Openness across these four dimensions increases the level of intimacy in a relationship. This increase in intimacy is a result, in part, of the relationship risk that each partner shares. This risk is the result of the increased possibility that partners might use private information in hurtful or inappropriate ways. Increased trust is necessary for partners to manage the increased vulnerability that is a consequence of relational openness. As such, intimacy is developed not merely through openness, but through openness that facilitates closeness and trust.

Scholars have also identified openness as part of a dialectic that is central to most personal relationships: openness—closedness. Dialectical theorists argue that relationships experience a number of internal tensions that are the result of constant negotiation between opposing or contradictory tendencies (e.g., interdependence—independence; judgment—acceptance). From this perspective, individuals in relationships are constantly being pulled between the desire to be open with one's partner and the desire to maintain privacy.

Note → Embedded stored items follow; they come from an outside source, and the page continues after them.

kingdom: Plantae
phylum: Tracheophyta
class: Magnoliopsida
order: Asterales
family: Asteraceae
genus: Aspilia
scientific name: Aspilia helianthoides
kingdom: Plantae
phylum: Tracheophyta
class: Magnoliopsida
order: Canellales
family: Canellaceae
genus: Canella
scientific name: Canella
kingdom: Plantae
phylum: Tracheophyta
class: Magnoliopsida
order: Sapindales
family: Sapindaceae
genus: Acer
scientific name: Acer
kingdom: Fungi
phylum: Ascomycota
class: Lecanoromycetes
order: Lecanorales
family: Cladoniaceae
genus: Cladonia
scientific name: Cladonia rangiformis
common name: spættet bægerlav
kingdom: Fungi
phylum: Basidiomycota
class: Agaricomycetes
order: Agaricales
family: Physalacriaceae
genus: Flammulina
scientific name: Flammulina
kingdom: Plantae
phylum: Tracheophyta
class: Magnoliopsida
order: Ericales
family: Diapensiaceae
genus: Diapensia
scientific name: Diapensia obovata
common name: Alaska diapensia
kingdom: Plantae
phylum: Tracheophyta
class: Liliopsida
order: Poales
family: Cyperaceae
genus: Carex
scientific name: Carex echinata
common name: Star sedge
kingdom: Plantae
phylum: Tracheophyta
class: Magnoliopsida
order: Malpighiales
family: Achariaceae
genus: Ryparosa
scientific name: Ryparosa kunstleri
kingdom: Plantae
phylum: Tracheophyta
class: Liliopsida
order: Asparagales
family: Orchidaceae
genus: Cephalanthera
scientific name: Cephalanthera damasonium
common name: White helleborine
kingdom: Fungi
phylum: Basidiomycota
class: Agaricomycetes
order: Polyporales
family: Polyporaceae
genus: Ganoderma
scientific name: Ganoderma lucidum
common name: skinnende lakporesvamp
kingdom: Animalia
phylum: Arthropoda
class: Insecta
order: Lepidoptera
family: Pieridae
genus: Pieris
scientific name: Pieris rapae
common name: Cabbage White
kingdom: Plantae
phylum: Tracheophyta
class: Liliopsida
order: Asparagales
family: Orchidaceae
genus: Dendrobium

Societal norms and expectations regarding openness made a significant shift in the 1960s. For example, 50 years ago, there was less expectation that one's romantic partner would also be one's best friend—this was especially true for lower socioeconomic couples. Arthur Bochner has suggested that the countercultural movement of the late 1960s polarized social conduct into two camps: instrumental and expressive. Instrumental conduct emphasized certainty, predictability, restraint, and strategic communication. Expressive conduct was characterized by openness, honest talk, and freedom of expression. Phrases like “tell it like it is” and “let it all hang out” illustrate the expectations that individuals in close relationships should be “totally open” with one another (perhaps with little concern for the other person's feelings). However, multiple studies have indicated that individuals in satisfying intimate relationships (e.g., married couples) are selective in their self-disclosure. Happy spouses are characterized by sharing in moderate amounts with each other. Part of this results from the high levels of self-disclosure experienced in growth stages of the relationship, but it also seems that healthy couples have the ability to sense what is important to talk about and when and where and how to talk about it.